Trivia, Notes, Quotes and Allusions


  • TRIVIA (0)

  • QUOTES (5)

    • Lisbon: (after Jane's been fired) Don't do anything rash. We can work this out. We'll fix it.
      Jane: I doubt that.
      Lisbon: I'll come by your place tonight. We'll talk it out, okay?
      Jane: You're sweet.
      Lisbon: Let me help you.

    • Lisbon: Why did you burn your Red John files?
      Jane: Because he's right. It's time to give up.
      Wainwright: Seriously?
      Lisbon: What do you mean?
      Jane: Well, nothing's working. Nothing. It's just a game, and he keeps winning. The only way for me to stop him is if I stop playing.
      Lisbon: Meaning what?
      Jane: Meaning I put it behind me. I move on.
      Lisbon: That's a big change, Jane.
      Jane: Well, change is good. Isn't it?
      Lisbon: So... Are you leaving the CBI?
      Jane: No, of course not. What would I do for amusement?

    • Van Pelt: Jane seem off to you?
      Cho: Always.

    • Wainright: Jane. Jane, she's a witness.
      Jane: People who can identify Red John end up dead.
      Wainright: I get that you feel protective here.
      Jane: Do you?
      Wainright: This is not your call.
      Jane: Yes, it is. If you try to question her or even talk to her, I will hurt you badly.
      Wainright: Did he really just threaten me?

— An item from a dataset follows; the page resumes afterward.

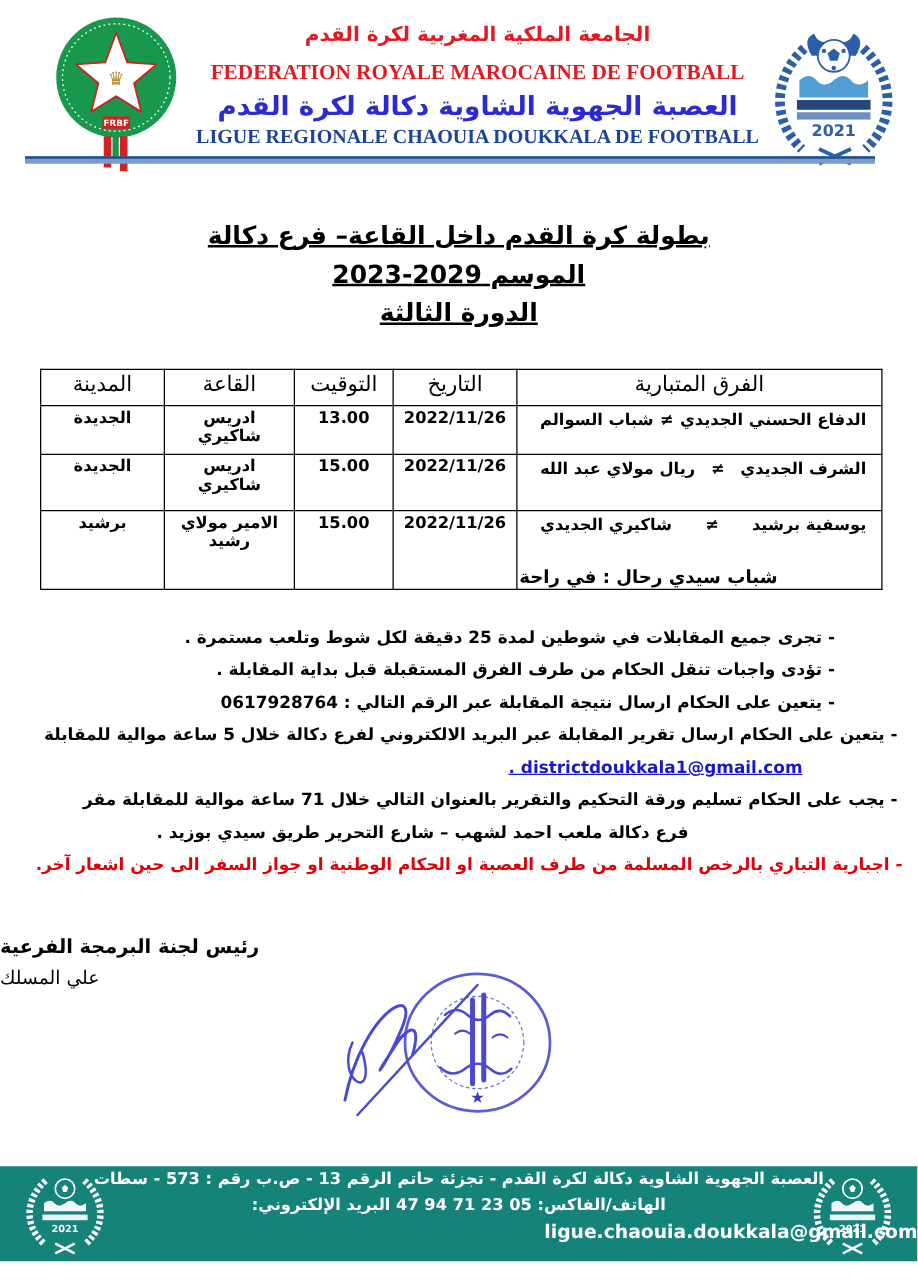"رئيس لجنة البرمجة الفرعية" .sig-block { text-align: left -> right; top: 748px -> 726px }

    • Lisbon: What's up? Where are you?
      Jane: Yeah. Sorry, Lisbon. I had my phone turned off.
      Lisbon: We're in the middle of a toxic waste dump. Hurry up.
      Jane: Ooh. That sounds inviting. I'll see you there.
      Lisbon: Chop chop. Time's a-wastin'.

  • NOTES (3)


    • The episode title, "Red Rover, Red Rover," comprises a double allusion: to a children's game and to a novel by James Fenimore Cooper. Patrick Jane's quest to apprehend and punish Red John, the serial killer who murdered Jane's family, runs through every season's episodes and links them, much as the Mississippi River runs through Mark Twain's "Huckleberry Finn" and links the episodic chapters; that quest provides both structure and the central story arc of "The Mentalist." To Jane, the quest for vengeance/justice is deadly serious; to Red John, it is merely a game -- hence the title: children chant, "Red rover, red rover, let ______ come over," inviting a member of the opposite team to challenge them. Similarly, Red John continually invites Jane to challenge him, but Jane keeps losing, even when he seems to win. In this episode, Jane acknowledges the game by telling Lisbon that the only way to stop it is for Jane to "stop playing." In Cooper's novel "The Red Rover: a Tale," the "rover" is a pirate -- amoral, vicious, thieving, reiving. Red John is, above all else, a reiver, a plunderer who steals life itself, leaving a bloody trail of victims, living and dead.